In 1990, I went to Israel for a two-week study mission. I spent time in Gaza and the West Bank.
I recall how evening conversations periodically were interrupted during my stay at a kibbutz in Kiryat Shmona by artillery fire coming from Lebanon. It was part of the routine for natives, but my short stay did not afford me the time to grow accustom.
I met with Palestinian and Israeli leaders, including future Prime Minister Ehud Olmert. My overarching observation then, as it is now, was that the truth in this convoluted narrative was invariably based on who is telling the story.
It is through this lens that I view the recent Israeli-Palestinian conflict as a tragic intermission that has successfully obfuscated the larger issues.
Under the rubric of disputed ideology and history, the Palestinians have their movements restricted, while Israelis live in fear, each serving to formally and informally occupy the other. Both helplessly cling to their version of the story without acknowledging its imperfections.
Theologian Reinhold Niebuhr often warned about the danger of placing complex issues in the simplistic framework of good versus evil. He opined that the choice is more often between evil and more evil.
When one becomes absolutely convinced of the truth of a position, it can create blindness to the areas where that position may be lacking.
Proclaiming with certainty that one is either pro-Israeli or pro-Palestinian acts as a morphine that numbs against the pain of the other side. Using "Yes, but ..." as the primary buffer against any point that runs counter to their narrative means there is no obligation to see the humanity in the side they oppose.
When it comes to the Israeli-Palestinian conflict in its present form, is it even possible to be pro one side without being anti the other?
It is a conflict where propaganda masquerades as an integral part of history, thereby vindicating one's point of view, where the "two-state solution" is more apt to be a punch line than an achievable goal.
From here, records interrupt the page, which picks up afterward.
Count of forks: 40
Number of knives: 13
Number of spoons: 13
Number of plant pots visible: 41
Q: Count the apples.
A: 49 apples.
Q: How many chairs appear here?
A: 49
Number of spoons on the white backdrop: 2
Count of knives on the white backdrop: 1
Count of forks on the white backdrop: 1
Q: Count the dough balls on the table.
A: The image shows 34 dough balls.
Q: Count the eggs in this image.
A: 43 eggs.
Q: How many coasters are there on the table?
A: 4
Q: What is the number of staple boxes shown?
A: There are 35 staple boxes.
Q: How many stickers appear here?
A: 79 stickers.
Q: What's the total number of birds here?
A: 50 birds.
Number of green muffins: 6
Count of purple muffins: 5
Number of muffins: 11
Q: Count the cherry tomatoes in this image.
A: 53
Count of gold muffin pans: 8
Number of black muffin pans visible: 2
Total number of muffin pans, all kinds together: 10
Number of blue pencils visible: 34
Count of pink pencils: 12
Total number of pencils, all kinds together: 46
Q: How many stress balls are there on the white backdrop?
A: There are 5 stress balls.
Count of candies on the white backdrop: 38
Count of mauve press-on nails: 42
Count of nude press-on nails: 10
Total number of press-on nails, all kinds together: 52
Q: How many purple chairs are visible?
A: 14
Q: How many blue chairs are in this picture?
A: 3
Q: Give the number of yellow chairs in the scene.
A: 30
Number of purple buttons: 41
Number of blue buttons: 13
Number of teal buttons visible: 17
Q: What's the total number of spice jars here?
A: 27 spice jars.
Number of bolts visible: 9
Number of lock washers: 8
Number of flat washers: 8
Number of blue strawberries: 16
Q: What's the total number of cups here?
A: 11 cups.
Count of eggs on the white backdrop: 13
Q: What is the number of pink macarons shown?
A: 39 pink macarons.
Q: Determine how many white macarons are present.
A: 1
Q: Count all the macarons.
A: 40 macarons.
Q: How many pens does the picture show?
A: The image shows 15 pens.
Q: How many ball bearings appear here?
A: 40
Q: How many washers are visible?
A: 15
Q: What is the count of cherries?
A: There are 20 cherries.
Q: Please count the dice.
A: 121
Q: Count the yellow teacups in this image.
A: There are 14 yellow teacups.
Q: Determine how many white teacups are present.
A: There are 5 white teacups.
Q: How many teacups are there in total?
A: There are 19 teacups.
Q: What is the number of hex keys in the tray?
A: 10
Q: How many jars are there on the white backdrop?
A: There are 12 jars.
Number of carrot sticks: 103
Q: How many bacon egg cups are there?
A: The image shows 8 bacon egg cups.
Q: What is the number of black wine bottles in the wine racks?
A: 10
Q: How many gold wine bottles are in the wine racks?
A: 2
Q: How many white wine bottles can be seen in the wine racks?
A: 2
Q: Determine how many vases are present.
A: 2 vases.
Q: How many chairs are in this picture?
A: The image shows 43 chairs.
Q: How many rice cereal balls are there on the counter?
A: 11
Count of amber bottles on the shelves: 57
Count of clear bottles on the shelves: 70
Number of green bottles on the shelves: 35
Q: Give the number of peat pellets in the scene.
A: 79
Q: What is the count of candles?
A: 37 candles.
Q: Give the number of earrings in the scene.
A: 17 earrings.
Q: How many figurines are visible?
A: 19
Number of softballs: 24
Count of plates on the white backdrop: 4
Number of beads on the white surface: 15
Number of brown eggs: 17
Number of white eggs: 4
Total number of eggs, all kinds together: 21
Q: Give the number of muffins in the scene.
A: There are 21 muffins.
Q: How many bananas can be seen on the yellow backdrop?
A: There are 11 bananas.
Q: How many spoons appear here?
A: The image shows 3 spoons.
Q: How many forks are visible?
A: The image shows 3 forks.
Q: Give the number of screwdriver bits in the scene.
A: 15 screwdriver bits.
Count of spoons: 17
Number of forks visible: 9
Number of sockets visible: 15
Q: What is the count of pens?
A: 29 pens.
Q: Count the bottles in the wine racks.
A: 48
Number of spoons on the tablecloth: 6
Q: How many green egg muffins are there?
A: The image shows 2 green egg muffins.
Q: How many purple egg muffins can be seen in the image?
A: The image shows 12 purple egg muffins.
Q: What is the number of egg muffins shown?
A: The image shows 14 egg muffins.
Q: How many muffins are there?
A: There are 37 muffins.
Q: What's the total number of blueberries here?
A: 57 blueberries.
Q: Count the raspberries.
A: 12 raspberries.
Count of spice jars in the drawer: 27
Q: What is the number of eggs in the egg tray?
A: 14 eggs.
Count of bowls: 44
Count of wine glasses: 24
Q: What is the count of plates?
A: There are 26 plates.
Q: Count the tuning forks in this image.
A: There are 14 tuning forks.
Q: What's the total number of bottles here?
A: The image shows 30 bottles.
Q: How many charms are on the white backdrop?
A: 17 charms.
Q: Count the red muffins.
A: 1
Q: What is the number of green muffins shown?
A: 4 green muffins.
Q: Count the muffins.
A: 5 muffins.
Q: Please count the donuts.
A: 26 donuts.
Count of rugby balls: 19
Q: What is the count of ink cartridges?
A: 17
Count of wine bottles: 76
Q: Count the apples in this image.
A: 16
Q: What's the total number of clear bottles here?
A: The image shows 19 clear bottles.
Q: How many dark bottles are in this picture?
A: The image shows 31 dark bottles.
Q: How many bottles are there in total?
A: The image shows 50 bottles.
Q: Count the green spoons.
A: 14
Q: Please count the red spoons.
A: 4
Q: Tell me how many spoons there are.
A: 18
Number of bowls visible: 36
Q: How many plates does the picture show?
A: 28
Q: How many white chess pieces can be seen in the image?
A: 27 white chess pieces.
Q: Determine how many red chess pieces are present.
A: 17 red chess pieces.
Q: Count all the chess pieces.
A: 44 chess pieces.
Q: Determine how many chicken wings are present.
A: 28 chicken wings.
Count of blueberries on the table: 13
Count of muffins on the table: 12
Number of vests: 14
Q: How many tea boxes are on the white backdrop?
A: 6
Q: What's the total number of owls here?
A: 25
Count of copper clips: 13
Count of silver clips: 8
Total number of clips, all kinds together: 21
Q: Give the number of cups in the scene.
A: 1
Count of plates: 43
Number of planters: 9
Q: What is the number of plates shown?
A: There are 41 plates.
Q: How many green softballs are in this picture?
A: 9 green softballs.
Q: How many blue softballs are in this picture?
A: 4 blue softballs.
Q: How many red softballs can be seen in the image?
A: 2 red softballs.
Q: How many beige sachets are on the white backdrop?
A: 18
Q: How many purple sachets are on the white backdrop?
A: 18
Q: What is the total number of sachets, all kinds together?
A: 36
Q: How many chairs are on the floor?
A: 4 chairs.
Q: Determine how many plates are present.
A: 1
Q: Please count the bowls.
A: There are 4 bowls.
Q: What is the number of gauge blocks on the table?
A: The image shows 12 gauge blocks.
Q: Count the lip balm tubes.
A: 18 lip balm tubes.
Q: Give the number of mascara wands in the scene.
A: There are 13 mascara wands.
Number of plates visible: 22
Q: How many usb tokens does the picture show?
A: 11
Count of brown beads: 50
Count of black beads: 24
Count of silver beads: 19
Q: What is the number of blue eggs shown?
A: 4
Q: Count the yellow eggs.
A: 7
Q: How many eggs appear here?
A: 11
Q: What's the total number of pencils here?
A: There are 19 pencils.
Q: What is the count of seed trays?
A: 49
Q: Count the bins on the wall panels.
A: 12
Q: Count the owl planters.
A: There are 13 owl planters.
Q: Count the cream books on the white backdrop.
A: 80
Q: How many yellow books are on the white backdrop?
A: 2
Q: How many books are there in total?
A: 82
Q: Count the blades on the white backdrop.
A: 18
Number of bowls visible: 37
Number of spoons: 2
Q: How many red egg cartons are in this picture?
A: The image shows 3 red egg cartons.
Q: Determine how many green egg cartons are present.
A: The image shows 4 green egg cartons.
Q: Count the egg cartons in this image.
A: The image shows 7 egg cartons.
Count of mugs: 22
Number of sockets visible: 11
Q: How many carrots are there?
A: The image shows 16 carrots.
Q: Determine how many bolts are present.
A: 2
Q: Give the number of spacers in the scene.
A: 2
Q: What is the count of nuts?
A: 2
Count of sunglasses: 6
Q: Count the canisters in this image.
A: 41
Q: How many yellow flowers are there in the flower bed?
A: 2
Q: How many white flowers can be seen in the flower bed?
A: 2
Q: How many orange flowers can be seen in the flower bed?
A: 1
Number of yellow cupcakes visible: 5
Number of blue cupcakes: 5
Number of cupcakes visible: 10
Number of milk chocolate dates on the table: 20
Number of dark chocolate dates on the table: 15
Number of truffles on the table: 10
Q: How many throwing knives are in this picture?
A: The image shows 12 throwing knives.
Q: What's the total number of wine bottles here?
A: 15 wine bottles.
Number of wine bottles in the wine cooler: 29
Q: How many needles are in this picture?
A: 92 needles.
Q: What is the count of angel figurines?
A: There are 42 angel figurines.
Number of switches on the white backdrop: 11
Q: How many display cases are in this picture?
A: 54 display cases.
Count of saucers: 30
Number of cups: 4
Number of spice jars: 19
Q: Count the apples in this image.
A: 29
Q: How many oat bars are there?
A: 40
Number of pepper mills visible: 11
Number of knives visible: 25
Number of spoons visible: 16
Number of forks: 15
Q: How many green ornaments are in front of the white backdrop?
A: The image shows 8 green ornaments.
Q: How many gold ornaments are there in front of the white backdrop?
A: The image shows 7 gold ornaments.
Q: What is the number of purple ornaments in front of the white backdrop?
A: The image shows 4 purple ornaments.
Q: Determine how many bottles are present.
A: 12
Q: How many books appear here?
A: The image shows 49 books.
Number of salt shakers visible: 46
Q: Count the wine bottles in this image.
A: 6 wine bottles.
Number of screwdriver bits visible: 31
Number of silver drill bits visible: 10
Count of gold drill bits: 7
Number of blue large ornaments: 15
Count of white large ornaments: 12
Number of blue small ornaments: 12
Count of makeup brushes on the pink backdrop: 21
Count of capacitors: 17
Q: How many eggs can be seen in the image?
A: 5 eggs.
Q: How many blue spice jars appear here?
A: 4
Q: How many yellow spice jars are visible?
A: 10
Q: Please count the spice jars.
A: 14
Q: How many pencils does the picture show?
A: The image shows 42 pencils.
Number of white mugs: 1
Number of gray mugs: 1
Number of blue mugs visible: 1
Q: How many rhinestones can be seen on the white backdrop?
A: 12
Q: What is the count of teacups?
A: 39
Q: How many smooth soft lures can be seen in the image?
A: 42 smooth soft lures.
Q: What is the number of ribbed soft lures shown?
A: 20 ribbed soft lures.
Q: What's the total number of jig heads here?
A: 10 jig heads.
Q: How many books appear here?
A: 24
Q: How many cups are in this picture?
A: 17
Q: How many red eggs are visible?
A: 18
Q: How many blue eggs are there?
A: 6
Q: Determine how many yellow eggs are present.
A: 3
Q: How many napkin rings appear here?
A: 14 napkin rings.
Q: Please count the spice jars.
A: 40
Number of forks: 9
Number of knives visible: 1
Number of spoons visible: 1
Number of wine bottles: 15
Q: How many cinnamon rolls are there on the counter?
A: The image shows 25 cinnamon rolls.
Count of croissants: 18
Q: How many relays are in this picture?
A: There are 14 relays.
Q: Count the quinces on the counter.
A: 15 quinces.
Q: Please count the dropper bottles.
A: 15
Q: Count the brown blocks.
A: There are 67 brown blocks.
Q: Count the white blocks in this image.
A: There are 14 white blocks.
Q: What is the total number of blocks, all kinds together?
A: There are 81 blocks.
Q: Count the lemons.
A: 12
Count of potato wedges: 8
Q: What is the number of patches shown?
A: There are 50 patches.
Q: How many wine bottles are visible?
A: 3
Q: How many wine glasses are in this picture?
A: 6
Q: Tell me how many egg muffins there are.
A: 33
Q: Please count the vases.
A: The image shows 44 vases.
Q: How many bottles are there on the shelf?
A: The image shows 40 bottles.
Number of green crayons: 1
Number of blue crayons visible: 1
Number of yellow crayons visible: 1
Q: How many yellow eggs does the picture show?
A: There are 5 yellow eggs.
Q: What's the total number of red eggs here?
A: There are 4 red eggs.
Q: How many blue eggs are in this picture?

This makes sense when the dominant ethos is to view the other side by its worst attributes. It is to live in a black-and-white world where Israelis are occupiers and Palestinians are terrorist.
The complexity of the story requires oversimplification if it is to fit neatly within the contours of social media or the 24-hour news cycle.
The debate sits uncomfortably on a reactionary axis, where self-assurance trumps being circumspect.
However this latest tragedy ends, the long-term damage already has been realized. Each side is further entrenched in the comfort of its own story.
In January, former lead Palestinian negotiator Muhammad Shtayyeh said, "We know that Israel wants a permanent military presence in the Jordan Valley, which we will never accept. Never."
From the Palestinian perspective, Shtayyeh's statement would make the discontinuation of Israeli occupation a perquisite for peace. But Hamas Prime Minister Ismail Haniyeh, also in January, was still calling for the annihilation of Israel.
Both sides are at impenetrable stalemate, resulting in irreconcilable differences. And this is before any discussion of Israeli settlements in the occupied territories.
When the state of Israel was established in 1948, the world could still hear the cries emanating from infamous places such as Dachau, Belzec, and Auschwitz, but it also served to deafen the cries of Palestinian pain. The historical pain paralyzes both sides of this conflict; they are either unable or unwilling to let go.
The history of this conflict is useful, if it can serve as a road map to a peaceful solution. However, it is of little value if it used to maintain the ongoing absurdity.
To be pro-Israeli or pro-Palestinian, in its current form, equates to support for the disastrous status quo. As George Bernard Shaw opined, "Progress is impossible without change, and those who cannot change their minds cannot change anything."